Reproduce the following entries word for word, keeping each one on its own line.

━━━━━ Dataset records

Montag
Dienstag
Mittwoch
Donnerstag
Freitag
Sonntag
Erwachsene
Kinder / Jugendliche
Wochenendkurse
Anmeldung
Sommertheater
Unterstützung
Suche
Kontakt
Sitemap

━━━━━━━━━━

Problem solution |
Montag
Dienstag
Mittwoch
Donnerstag
Freitag
Sonntag
Erwachsene
Kinder / Jugendliche
Wochenendkurse
Anmeldung
Sommertheater
Unterstützung
Suche
Kontakt
Sitemap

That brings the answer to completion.